Pacino empezó a rayarse. Que no panda el cúnico. Subió.

–¿Victoria? –la llamó sin entrar desde el otro lado de la puerta de la habitación de la tina.

Sin respuesta.

Mierda.

Aporreó la puerta.

Nada.

–¿Victoria? ¿Estás bien? –insistió–. ¡Victoria voy a entrar!

Ante el silencio como respuesta comenzó a sentir un sudor frío cayéndole por la espalda, así que empujó la puerta y encontró a Victoria dentro de la tina, con la cabeza ladeada contra el borde, sin sentido. ¡Joder! Se lanzó a por ella.

–¡Victoria! ¡Victoria! ¿Estás bien?

Le levantó la cabeza y le dio un par de bofetadas y al fin, desorientada, abrió los ojos. Pacino sintió que volvía a respirar. ¡Menos mal! ¡Creía que se había desnucado o algo!

–¿Qué…? –dijo ella, somnolienta

–¡Joder Viqui! –jadeó–. Me habías preocupado. Te he estado llamando y…

Entonces los vio.

No quiso verlos, pero los vio.

Bajo los hombros moratones y hematomas casi curados. Sobre los pechos quemaduras redondas, de cigarrillo, junto a marcas de lo que con un escalofrío comprendió debían ser mordiscos. Todo su cuerpo, no se atrevió a mirar más, maltratado y violeta hasta el punto que Pacino no podía entender cómo no se caía del puro dolor. Volvió su cara a la de ella, y se la encontró descompuesta y llena de lágrimas.

La sorpresa se convirtió en rabia.

–¡Idos! –rugió–. ¡Idos! ¡No me veáis así! ¡No quiero que me veáis así…!

Pacino la tomó de la mano que le empujaba y de rodillas en el suelo, mojada la ropa nueva por las sacudidas de agua, la abrazó desde fuera de la tina y no supo qué más hacer aparte de dejar que llorase sin freno sobre su hombro, desconsolada; no supo qué más hacer, qué más podía, qué más podía, sino llorar con ella también y decir mil veces «lo siento».


(*1) NdA.- Ver «Tiempo de futuros» cap 5

(*2) NdA: Existió un maestro Orsa que vivía entre Cabra y Priego, si no estoy equivocado; me he tomado la libertad de novelar un poco aquí dejando su casa vacía y convirtiéndola en un caserón abandonado, como era durante el encierro de Alonso y Victoria.

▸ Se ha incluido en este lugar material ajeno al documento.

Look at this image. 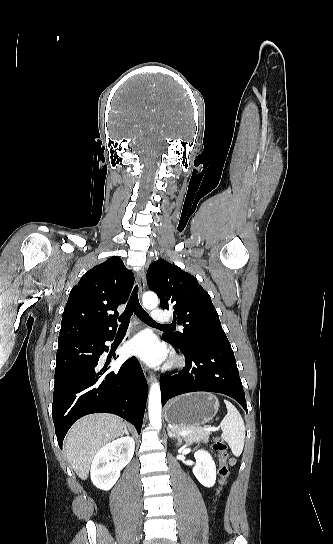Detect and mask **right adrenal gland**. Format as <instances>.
I'll use <instances>...</instances> for the list:
<instances>
[{
	"instance_id": "2a0ac1e0",
	"label": "right adrenal gland",
	"mask_w": 333,
	"mask_h": 544,
	"mask_svg": "<svg viewBox=\"0 0 333 544\" xmlns=\"http://www.w3.org/2000/svg\"><path fill=\"white\" fill-rule=\"evenodd\" d=\"M124 433H125L126 435H129V432H128V430H127V427H126V426H124Z\"/></svg>"
}]
</instances>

NdA: Respecto a la cita, no sé si recomendar el libro de Pérez-Reverte. Las ilustraciones son curiosas y es un buen resumen de los aspectos más importantes de la guerra, pero la verdad es que el texto es tan escaso y faltan tantos detalles y datos, que más que para jóvenes parece para niños. El tema para niños, no es que sea, la verdad.

En la cita veo algo inexacto que es algo que leo entre líneas. Aunque es verdad que la República tuvo logros sociales y políticos para la mujer, como el derecho a voto, el divorcio, y otros, la España de los años treinta era la España de los años treinta. El machismo y la opresión campaban rampantes entre la izquierda y entre la derecha, tanto en los movimientos más democráticos como en los totalitarios

Edit: He cambiado que no pasan varios días, sino unas horas. Pasó sólo un día desde la muerte de Unamuno hasta que lo enterraron.